I'm clinging to them. I am lucky to have a happy home life with P who I love and who loves me, some amazing friends and my mother who is more like a friend than a mum.
Because work is very, very bad. I got back from a week's leave to an atmosphere you could cut with a knife. And given that I am more or less used to working in a toxic environment (actually... kinda literally too) it takes something extra 'special' to notice a deterioration. By lunchtime I was shaking. I had already had to cancel my dress rehearsal of my choir performance - thus foregoing the performance which I've worked on for many weeks and was looking forward to and the half day's leave I'd planned so that when my mother came to see me, I could take her out to lunch and not get stuck in the office. I was - rather feebly - close to tears with the disappointment in any case. But I pushed the issue to find out what was happening.

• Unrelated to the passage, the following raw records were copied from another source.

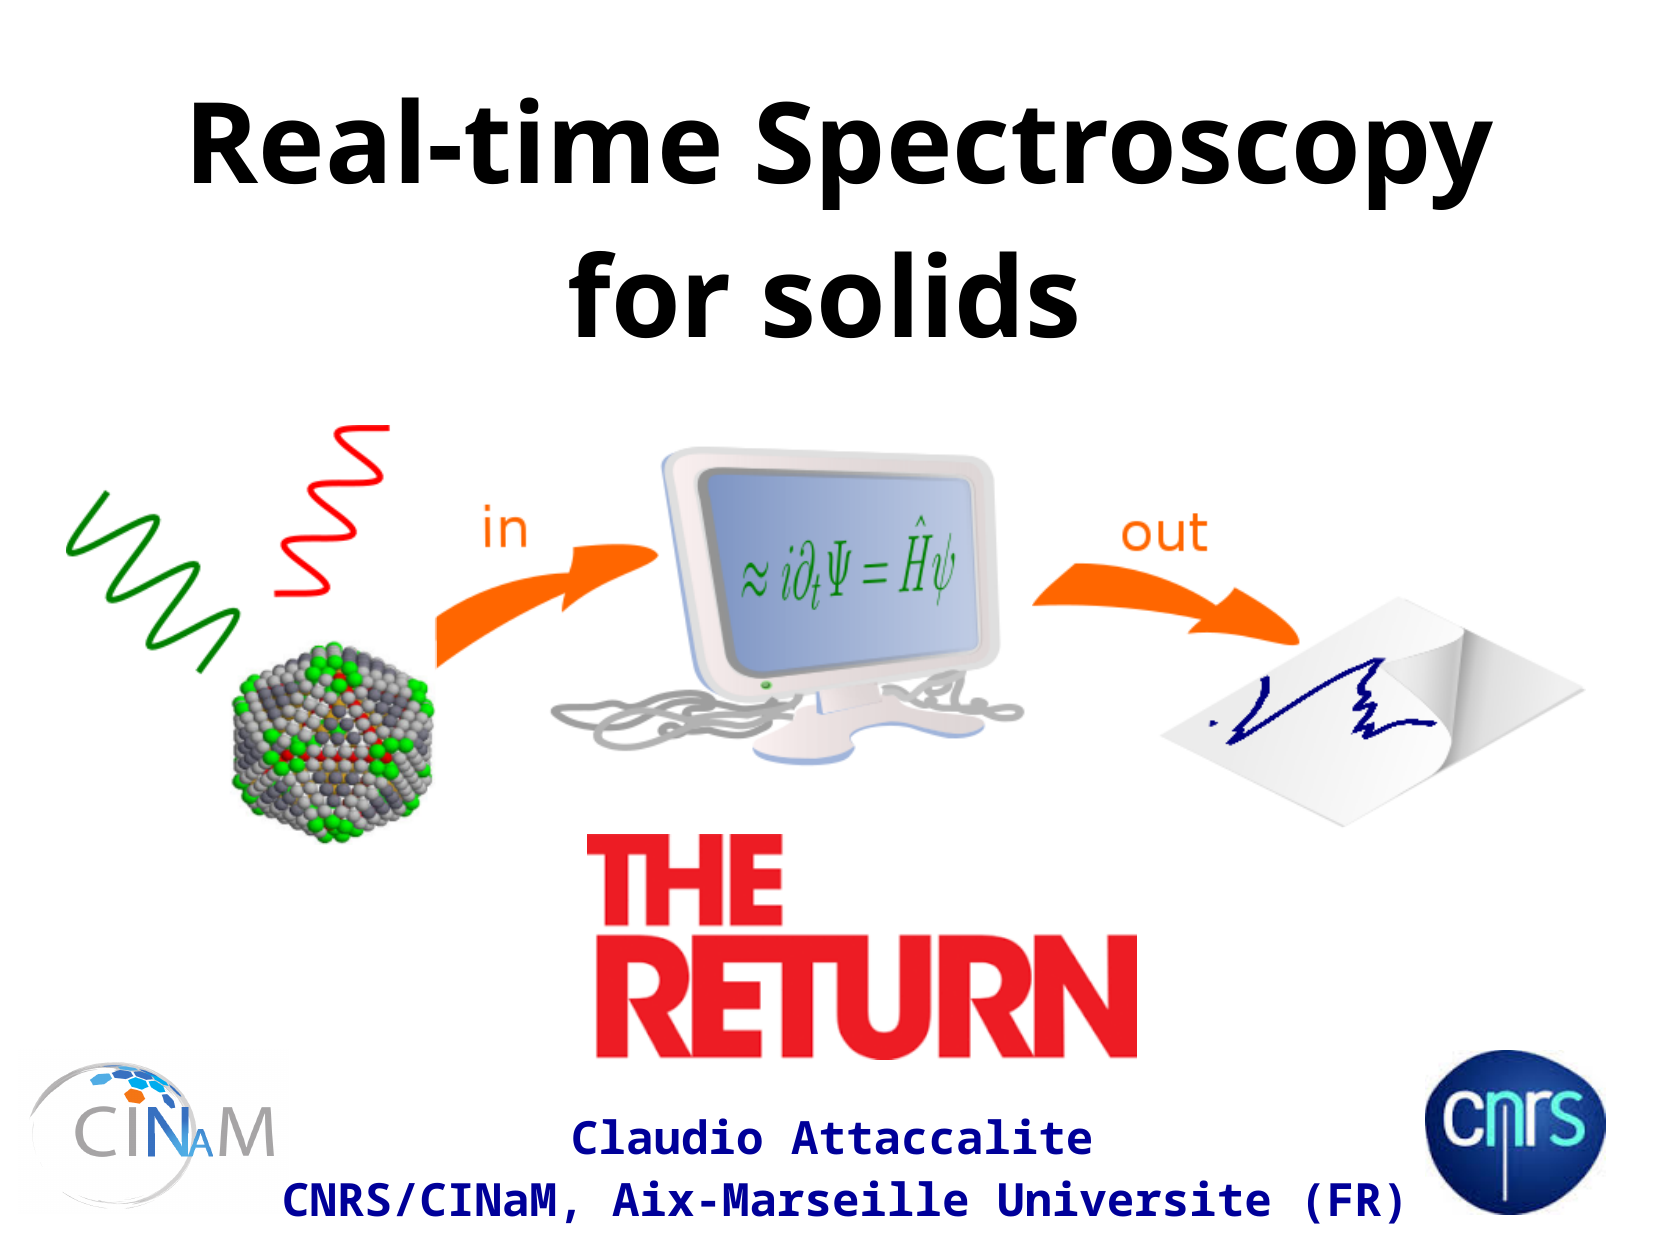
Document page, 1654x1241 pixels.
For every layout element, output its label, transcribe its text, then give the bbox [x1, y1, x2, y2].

picture [587, 834, 1137, 1060]
text_box Real-time Spectroscopy for solids [0, 56, 1651, 382]
picture [1425, 1050, 1606, 1215]
picture [18, 1049, 289, 1214]
picture [66, 425, 1586, 845]
text_box Claudio Attaccalite CNRS/CINaM, Aix-Marseille Universite (FR) [260, 1097, 1431, 1219]
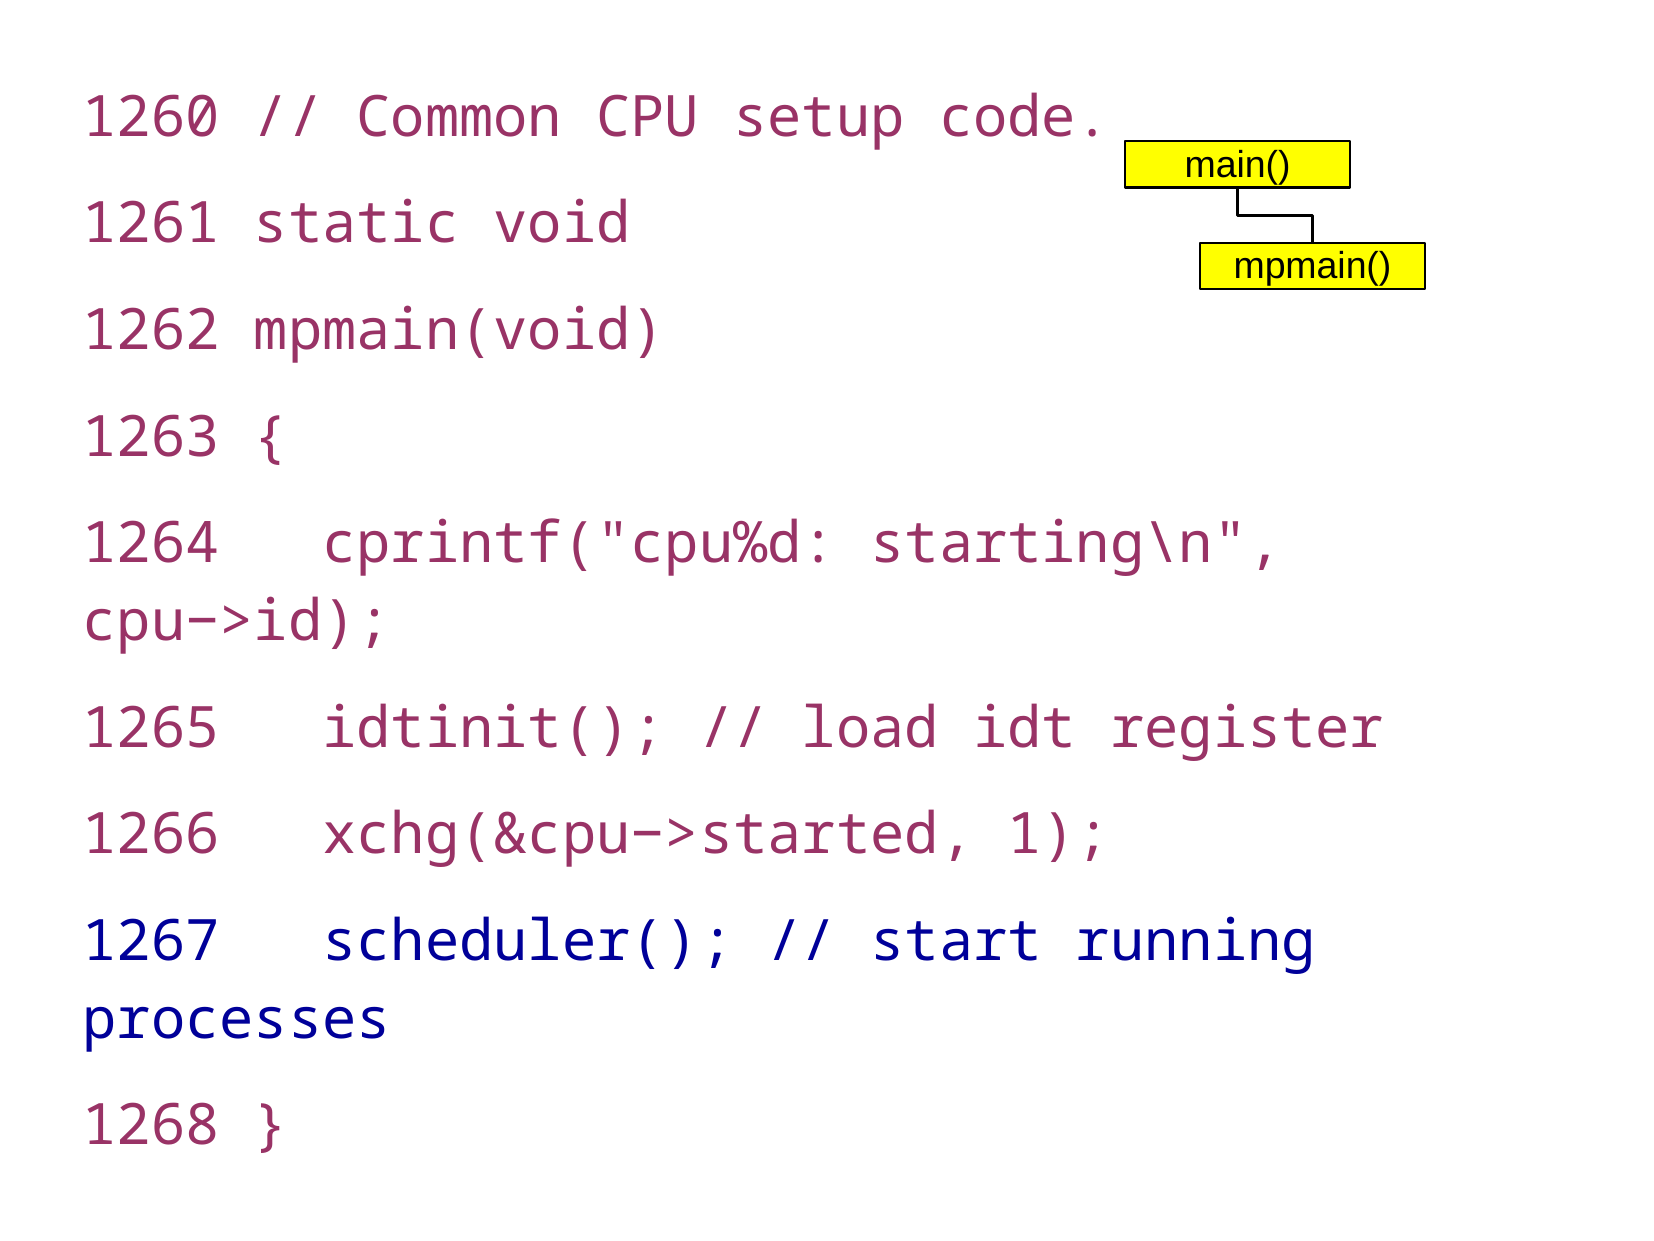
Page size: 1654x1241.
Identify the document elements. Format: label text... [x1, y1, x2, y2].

list 1260 // Common CPU setup code. 1261 static void 1262 mpmain(void) 1263 { 1264 cprintf("cpu%d: starting\n", cpu−>id); 1265 idtinit(); // load idt register 1266 xchg(&cpu−>started, 1); 1267 scheduler(); // start running processes 1268 } [82, 75, 1571, 1163]
text_box mpmain() [1200, 242, 1426, 289]
text_box main() [1125, 141, 1351, 188]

It transpires that my head of section thinks that I am no good and that my boss is carrying me. I do not have a high opinion of myself and I KNOW that's not true. But unfortunately he gets an idea in his head and it's hard to shift - logic alone will not prevail. And of course Queen Dementor is there, thrilling at the misery and drama of it all, ready to stir and stick the knife in. So, although my boss is supportive, the next two levels have got it in for me. I know that sounds paranoid but I work in a huge blame culture and I've seen it happen before with people being forced out through bullying and ill treatment. I just never thought it would happen to me.

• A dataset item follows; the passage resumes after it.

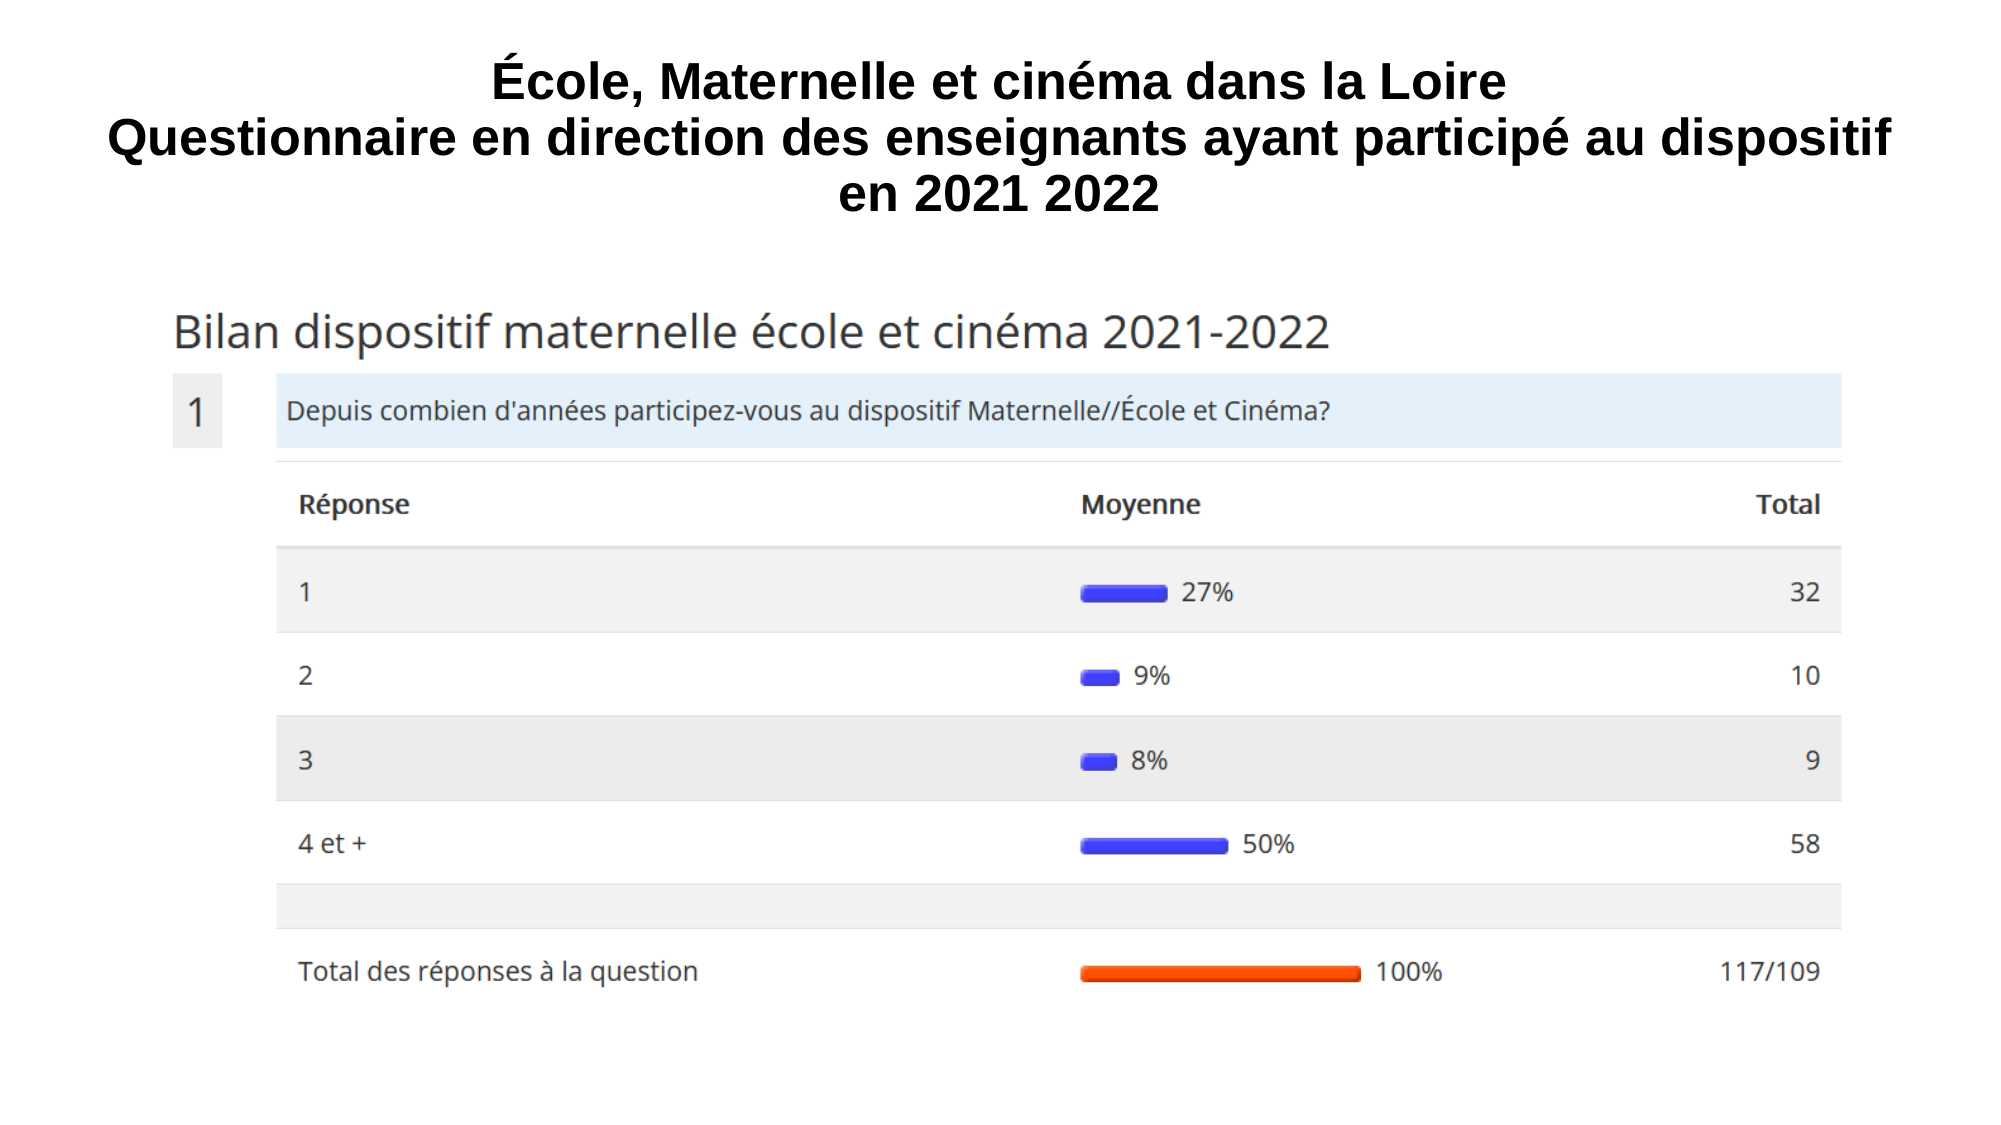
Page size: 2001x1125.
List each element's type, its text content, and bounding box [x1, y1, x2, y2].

So, although I love the subjects which I deal with, I'm going to have to find something less interesting and less personally appealling in order to escape the toxicity and bullying. It's not a good time to look - summer is notoriously quiet even without the Olympics and the economy is not as rosy as our politicians would have us believe. And I have built up enough leave for the wedding and honeymoon too which will be a problem.
Another silver lining is that I can't eat. This has only happened to me once before. I feel hungry but I just. Can't. Eat. If I were more like a normal girl, this would surely involve impressive weight loss But....
More on hiking in the monsoons some other time when I'm feeling less bruised and wretched.